3. Responders may use a full facepiece respirator with a P100 filter or powered air-purifying respirator (PAPR) with high efficiency particulate air (HEPA) filters when it can be determined that:−an aerosol-generating device was not used to create high airborne concentration,
−dissemination was by a letter or package that can be easily bagged.
These type of respirators reduce the user’s exposure by a factor of 50 if the user has been properly fit tested.
Care should be taken when bagging letters and packages to minimize creating a puff of air that could spread pathogens. It is best to avoid large bags and to work very slowly and carefully when placing objects in bags. Disposable hooded coveralls, gloves, and foot coverings also should be used. NIOSH recommends against wearing standard firefighter turnout gear into potentially contaminated areas when responding to reports involving biological agents.
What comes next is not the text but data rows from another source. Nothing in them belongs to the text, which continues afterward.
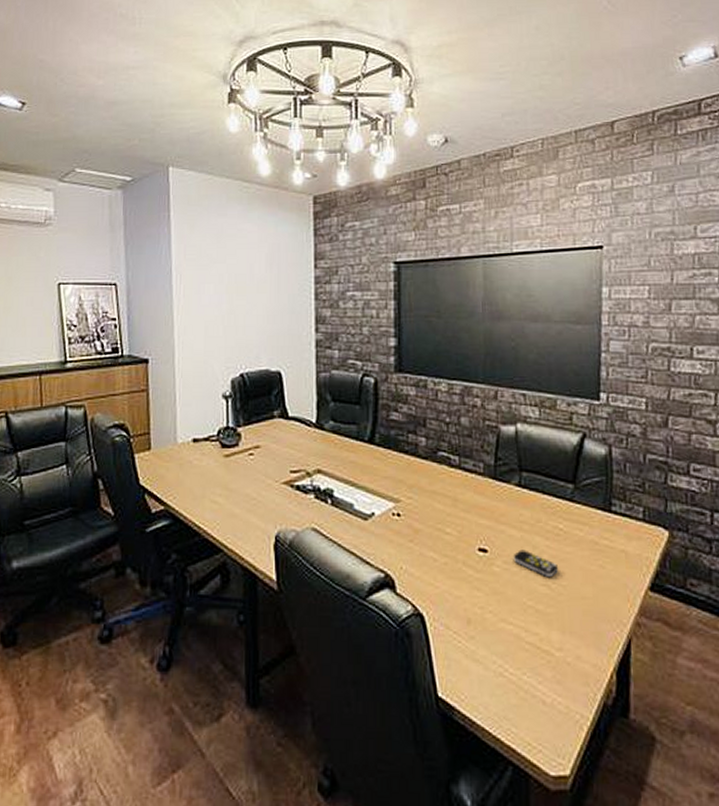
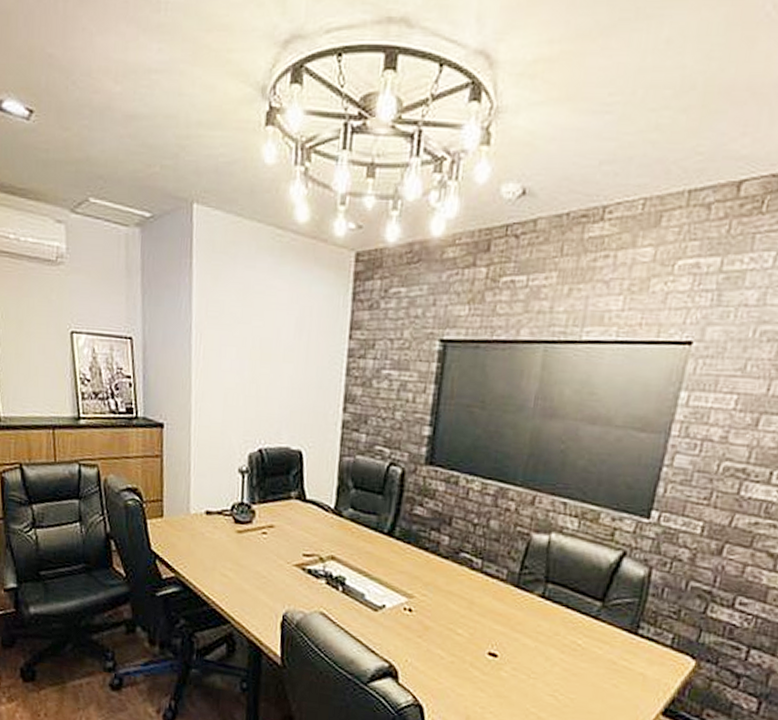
remote control: present [513,550,559,577] -> none [523,659,570,689]

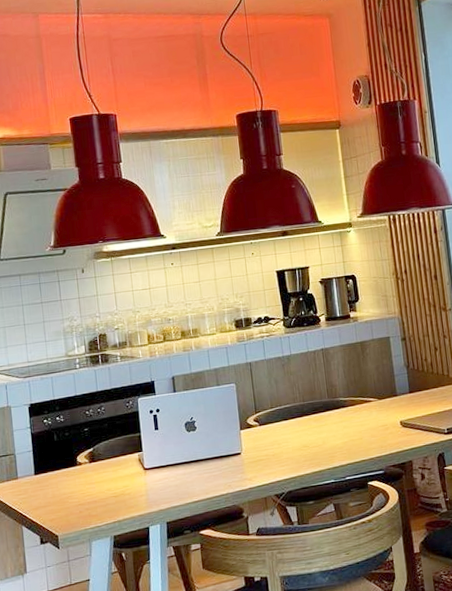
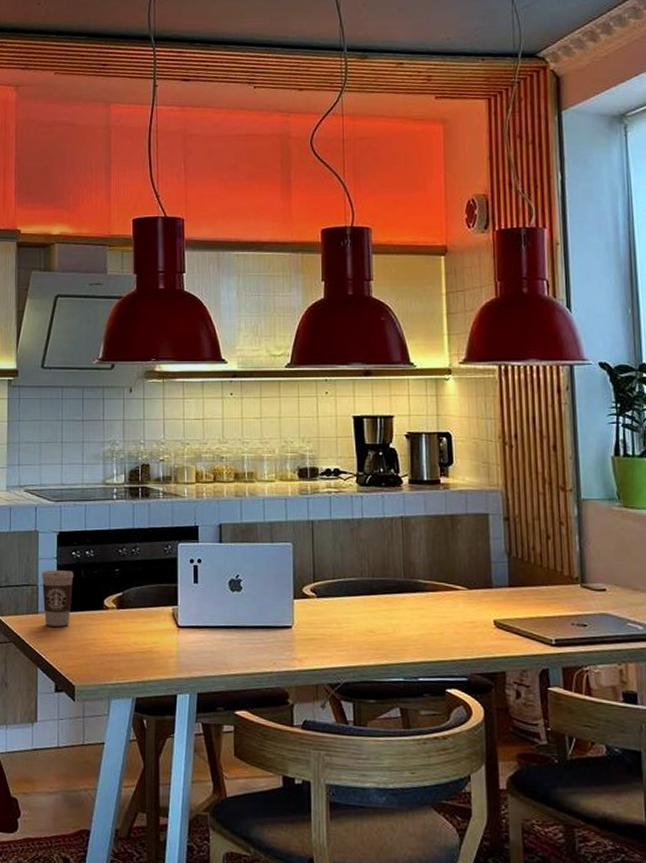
coffee cup: none [17,436,48,488] -> present [41,570,74,627]

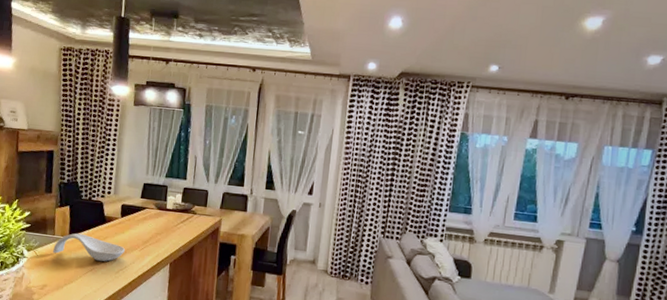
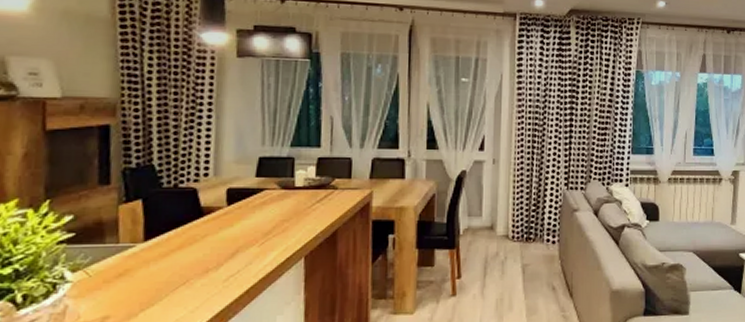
spoon rest: present [53,233,126,262] -> none [117,235,237,270]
Decontamination of protective equipment and clothing is an important precaution to make sure that any particles that might have settled on the outside of protective equipment are removed before taking off gear. Decontamination sequences currently
used for hazardous material emergencies should be used as appropriate for the level of protection employed. Equipment can be decontaminated using soap and water, and 0.5% hypochlorite solution (one part household bleach to 10 parts water) can be used as appropriate or if gear had any visible contamination. Note that bleach may damage some types of firefighter turnout gear (one reason why it should not be used for biological agent response actions). After taking off gear, response workers should shower using copious quantities of soap and water.